TÂCHE ASSIGNÉE 1> Pour chacune des affirmations (a), (b) et (c), dites par oui ou par non si elle s'accorde avec le texte sur les voyelles du proto-indo-européen, et citez mot pour mot les termes du texte qui tranchent. (a) Le proto-indo-européen comptait dix voyelles. (b) Le schwa secundum a le statut de phonème. (c) Il y a trente phonèmes consonantiques.
━━ TEXTE À EXAMINER ━━
Le proto-indo-européen avait dix voyelles : *a *e *i *o *u (courtes) et *ā *ē *ī *ō *ū (longues), prononcées à peu près comme les voyelles dans bar, dés, rire, dos, coup. Le statut de *i et *u comme phonèmes à part est parfois remis en question vu qu’ils ont des variantes consonantiques *j et *w (i et u consonantique comme dans les mots yacht, oui). Pourtant, des formes reconstruites comme *nūn ("maintenant") et certaines terminaisons comme le suffixe du locatif *-i montrent que i et u sont à considérer comme des propres phonèmes (cf. Fortson IV 2010: 67 et Mayrhofer 1986: 160sq.).

Les voyelles *a, *e et *o peuvent se combiner avec *i et *u pour former des diphtongues: *ai, *ei, *oi, *au, *eu, *ou. Pour la prononciation cf. les diphtongues dans maille, paysage, boycott (ai, ei, oi), et angl. power, portugais meu ou ital. neutro, angl. flow (au, eu, ou). À propos du système vocalique il faut ajouter qu’il existe en outre un soi-disant schwa secundum, un schwa [ǝ] faiblement articulé et sans statut de phonème, qui est parfois inseré dans des groupes de consonnes, comme dans *kᵂtwor ("quatre") > kᵂǝtwor.

Consonnes

Le nombre de phonèmes consonantiques s’élève à 25.
━━━
━━ DONNÉES DISPONIBLES ━━
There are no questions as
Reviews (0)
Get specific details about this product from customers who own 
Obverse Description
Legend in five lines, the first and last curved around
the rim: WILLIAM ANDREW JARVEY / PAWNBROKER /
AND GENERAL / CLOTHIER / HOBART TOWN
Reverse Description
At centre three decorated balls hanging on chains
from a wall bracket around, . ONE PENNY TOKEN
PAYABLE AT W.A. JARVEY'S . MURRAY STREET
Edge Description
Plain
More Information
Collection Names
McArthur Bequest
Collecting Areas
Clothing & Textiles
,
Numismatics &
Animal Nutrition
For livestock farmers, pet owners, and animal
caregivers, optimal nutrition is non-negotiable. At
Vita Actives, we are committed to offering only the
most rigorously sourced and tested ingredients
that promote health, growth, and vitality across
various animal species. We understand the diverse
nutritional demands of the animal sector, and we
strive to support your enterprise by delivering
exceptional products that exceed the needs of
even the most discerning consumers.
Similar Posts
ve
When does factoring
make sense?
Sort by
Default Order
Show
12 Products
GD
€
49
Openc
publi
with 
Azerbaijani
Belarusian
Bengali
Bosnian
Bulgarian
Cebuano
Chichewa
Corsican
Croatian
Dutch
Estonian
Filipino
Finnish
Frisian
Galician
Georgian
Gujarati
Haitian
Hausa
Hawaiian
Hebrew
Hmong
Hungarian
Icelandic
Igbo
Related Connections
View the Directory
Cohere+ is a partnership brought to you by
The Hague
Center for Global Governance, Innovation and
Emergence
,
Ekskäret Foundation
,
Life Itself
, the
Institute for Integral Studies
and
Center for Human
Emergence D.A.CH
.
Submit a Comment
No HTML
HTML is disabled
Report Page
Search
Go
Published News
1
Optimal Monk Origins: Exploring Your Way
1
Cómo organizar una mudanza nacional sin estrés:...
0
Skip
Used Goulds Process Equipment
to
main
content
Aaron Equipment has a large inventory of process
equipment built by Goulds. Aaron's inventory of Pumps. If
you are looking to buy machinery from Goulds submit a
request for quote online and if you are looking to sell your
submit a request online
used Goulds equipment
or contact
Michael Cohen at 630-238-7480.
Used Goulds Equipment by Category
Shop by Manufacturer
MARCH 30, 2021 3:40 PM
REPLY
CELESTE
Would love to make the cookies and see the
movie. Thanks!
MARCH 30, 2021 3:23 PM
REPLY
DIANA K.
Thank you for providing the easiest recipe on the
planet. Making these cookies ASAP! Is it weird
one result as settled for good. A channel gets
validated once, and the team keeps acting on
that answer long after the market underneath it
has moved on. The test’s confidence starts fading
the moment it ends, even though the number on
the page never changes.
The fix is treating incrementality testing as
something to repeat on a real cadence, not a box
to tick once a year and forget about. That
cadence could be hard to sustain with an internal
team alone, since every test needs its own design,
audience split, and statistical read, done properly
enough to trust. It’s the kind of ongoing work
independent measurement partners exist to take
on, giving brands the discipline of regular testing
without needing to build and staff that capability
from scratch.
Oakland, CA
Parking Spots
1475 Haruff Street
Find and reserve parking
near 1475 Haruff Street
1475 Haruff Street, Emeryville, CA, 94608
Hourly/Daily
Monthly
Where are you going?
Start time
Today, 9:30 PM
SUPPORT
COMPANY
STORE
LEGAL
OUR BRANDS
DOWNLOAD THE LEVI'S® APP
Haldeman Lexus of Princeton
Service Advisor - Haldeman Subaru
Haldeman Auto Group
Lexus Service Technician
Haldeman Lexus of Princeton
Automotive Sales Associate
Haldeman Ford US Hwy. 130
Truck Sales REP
━━━
TÂCHE ASSIGNÉE 2> Mettez dans un tableau Markdown à deux colonnes, N° et Ligne, la partie des lignes de données qui va de la toute première jusqu'à celle contenant "from a wall bracket around, . ONE PENNY TOKEN", incluses toutes les deux. Laissez de côté les lignes vides.

ZONE DE RÉPONSE 1>
(a) Oui : « Le proto-indo-européen avait dix voyelles ».
(b) Non : « sans statut de phonème ».
(c) Non : « Le nombre de phonèmes consonantiques s’élève à 25. »

ZONE DE RÉPONSE 2>
| N° | Ligne |
|---|---|
| 1 | There are no questions as |
| 2 | Reviews (0) |
| 3 | Get specific details about this product from customers who own  |
| 4 | Obverse Description |
| 5 | Legend in five lines, the first and last curved around |
| 6 | the rim: WILLIAM ANDREW JARVEY / PAWNBROKER / |
| 7 | AND GENERAL / CLOTHIER / HOBART TOWN |
| 8 | Reverse Description |
| 9 | At centre three decorated balls hanging on chains |
| 10 | from a wall bracket around, . ONE PENNY TOKEN |